Personal information
- Born: 22 April 1969 (age 56)
- Original team: Swan Districts (WAFL)
- Debut: Round 3, 1992, Brisbane Bears vs. Fitzroy, at Carrara Stadium

Playing career^{1}
- Years: Club / Games (Goals)
- 1992: Brisbane Bears / 15 (2)
- 1993: West Coast / 03 (0)
- 1995: Fremantle / 06 (2)
- Total:  / 24 (4)
- ^{1} Playing statistics correct to the end of 1995.

Career highlights
- WA State Representative: 1990, 91, 93, 94; Simpson Medal: 1991;

= Brendon Retzlaff =

Australian rules footballer (born 1969)

Brendon Retzlaff (born 22 April 1969) is a former Australian rules footballer who played for the Brisbane Bears, West Coast Eagles and Fremantle Dockers in the Australian Football League between 1992 and 1995.

After making his senior football debut for Swan Districts in the WAFL in 1989, he was drafted by Collingwood with selection 52 in the 1990 AFL draft but did not play a league game for them. At the end of the 1991 season he was traded to Brisbane as part of a series of trades involving Colin Alexander, Brad Rowe and Brad Hardie. He played fifteen games for the Bears, but was delisted at the end of the year. The West Coast Eagles selected him with their first selection, number 19 overall, in the 1993 Pre-Season Draft. He would only play 3 games for them before again being delisted.

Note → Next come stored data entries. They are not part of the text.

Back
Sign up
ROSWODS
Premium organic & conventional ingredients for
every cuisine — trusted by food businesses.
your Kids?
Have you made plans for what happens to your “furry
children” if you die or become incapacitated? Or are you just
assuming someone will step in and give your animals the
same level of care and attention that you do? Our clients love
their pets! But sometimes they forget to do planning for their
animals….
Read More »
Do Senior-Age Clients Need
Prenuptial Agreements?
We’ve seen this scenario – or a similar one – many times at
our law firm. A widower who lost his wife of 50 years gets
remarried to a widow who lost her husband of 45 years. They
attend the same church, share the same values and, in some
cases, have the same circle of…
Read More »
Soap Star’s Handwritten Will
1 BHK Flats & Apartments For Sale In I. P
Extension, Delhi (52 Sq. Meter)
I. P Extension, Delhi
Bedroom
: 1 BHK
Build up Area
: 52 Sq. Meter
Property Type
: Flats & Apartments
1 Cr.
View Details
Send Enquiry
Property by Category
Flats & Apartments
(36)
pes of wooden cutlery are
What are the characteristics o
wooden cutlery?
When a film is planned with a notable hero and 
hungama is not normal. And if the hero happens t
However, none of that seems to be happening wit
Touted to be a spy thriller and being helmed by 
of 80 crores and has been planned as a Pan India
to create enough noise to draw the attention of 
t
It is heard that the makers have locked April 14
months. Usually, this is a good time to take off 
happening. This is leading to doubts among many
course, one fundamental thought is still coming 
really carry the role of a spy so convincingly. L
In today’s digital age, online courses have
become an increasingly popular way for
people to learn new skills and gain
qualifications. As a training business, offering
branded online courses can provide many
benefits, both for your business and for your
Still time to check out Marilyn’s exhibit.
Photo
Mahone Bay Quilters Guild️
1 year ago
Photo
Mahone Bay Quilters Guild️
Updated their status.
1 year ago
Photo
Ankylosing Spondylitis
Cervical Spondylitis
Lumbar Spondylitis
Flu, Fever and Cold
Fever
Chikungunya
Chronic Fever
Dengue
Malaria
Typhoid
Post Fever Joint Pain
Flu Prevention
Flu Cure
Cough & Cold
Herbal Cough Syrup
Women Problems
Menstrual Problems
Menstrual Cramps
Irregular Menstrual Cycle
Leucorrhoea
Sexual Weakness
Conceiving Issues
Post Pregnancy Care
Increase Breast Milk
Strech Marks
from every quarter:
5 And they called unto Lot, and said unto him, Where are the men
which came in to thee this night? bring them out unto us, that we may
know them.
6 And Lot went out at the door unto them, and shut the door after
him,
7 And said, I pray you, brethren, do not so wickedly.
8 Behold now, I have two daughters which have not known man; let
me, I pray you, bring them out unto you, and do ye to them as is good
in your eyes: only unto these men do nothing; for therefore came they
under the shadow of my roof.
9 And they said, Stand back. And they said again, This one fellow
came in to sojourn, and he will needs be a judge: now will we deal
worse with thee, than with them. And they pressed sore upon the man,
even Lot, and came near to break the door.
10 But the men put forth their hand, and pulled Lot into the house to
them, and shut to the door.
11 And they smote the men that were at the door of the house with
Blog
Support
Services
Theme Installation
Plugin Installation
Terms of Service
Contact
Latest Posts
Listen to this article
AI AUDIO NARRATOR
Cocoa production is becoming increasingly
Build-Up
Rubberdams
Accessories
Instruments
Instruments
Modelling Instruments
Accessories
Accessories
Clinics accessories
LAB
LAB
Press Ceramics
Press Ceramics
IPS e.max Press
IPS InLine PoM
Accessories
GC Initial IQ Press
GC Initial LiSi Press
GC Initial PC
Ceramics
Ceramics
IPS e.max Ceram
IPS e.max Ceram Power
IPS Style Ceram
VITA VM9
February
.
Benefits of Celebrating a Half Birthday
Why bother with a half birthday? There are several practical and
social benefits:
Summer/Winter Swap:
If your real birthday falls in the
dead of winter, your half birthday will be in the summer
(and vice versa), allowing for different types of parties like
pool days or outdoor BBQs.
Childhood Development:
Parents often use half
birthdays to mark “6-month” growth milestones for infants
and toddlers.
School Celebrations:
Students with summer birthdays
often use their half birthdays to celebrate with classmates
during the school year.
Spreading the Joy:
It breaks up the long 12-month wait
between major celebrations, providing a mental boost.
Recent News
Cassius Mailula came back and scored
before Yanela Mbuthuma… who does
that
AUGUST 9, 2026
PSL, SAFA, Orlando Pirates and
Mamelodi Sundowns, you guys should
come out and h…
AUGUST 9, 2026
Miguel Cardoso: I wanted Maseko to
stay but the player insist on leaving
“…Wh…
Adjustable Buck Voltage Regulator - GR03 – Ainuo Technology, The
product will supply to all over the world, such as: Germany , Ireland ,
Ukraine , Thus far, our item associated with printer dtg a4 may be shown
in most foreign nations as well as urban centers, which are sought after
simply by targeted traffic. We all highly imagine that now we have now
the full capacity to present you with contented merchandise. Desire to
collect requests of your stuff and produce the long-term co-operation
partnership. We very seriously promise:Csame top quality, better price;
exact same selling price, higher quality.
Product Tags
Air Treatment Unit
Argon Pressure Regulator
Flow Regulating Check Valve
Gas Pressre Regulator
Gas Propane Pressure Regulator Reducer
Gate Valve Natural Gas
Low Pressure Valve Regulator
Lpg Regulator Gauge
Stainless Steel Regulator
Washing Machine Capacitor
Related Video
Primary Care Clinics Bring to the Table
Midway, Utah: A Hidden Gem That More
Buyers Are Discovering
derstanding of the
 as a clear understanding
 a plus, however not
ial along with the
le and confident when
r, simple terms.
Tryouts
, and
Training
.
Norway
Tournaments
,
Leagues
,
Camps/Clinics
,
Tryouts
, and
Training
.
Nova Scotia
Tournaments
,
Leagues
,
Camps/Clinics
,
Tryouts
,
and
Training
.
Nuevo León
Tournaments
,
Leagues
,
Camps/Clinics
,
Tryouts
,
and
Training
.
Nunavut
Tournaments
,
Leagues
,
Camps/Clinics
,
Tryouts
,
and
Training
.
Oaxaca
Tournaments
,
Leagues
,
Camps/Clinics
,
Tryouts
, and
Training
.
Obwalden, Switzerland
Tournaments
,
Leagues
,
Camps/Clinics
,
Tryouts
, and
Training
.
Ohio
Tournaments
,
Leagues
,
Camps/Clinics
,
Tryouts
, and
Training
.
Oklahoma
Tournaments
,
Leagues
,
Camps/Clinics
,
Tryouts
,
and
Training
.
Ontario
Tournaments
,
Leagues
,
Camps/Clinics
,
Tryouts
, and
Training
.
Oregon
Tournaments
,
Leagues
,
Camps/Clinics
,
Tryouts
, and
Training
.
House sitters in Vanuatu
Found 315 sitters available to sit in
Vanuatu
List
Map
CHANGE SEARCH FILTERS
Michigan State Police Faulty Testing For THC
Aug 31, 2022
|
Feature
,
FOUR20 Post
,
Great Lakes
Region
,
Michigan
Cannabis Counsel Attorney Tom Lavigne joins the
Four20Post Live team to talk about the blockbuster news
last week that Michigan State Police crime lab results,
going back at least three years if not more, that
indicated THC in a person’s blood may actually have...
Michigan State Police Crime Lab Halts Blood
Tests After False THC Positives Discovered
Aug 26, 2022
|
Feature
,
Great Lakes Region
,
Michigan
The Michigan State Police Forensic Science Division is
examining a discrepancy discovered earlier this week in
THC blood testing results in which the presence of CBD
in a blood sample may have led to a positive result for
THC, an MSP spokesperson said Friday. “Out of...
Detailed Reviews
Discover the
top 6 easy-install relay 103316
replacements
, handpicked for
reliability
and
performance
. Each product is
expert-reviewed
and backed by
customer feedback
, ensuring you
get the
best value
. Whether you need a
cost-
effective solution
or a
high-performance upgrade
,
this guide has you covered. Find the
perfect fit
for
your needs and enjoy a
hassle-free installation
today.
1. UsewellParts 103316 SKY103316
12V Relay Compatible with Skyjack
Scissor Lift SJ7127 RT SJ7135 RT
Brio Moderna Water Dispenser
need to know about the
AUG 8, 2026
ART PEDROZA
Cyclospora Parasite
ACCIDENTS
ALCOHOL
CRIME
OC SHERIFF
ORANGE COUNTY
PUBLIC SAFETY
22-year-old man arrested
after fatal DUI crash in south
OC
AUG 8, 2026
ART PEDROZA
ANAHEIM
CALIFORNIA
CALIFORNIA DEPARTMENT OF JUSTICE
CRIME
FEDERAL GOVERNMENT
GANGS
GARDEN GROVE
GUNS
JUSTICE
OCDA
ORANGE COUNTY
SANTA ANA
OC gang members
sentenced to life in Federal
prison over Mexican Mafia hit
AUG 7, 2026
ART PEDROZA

He spent the 1994 season playing for Swan Districts, before being named as a foundation selection with the new Fremantle Football Club. He played six games for Fremantle before being delisted at the end of the season. He continued to play for the Swans in the WAFL, being named as their captain in 1997, his final year of league football. He represented Western Australia four times, winning the Simpson Medal in 1991 for being the best player for Western Australia.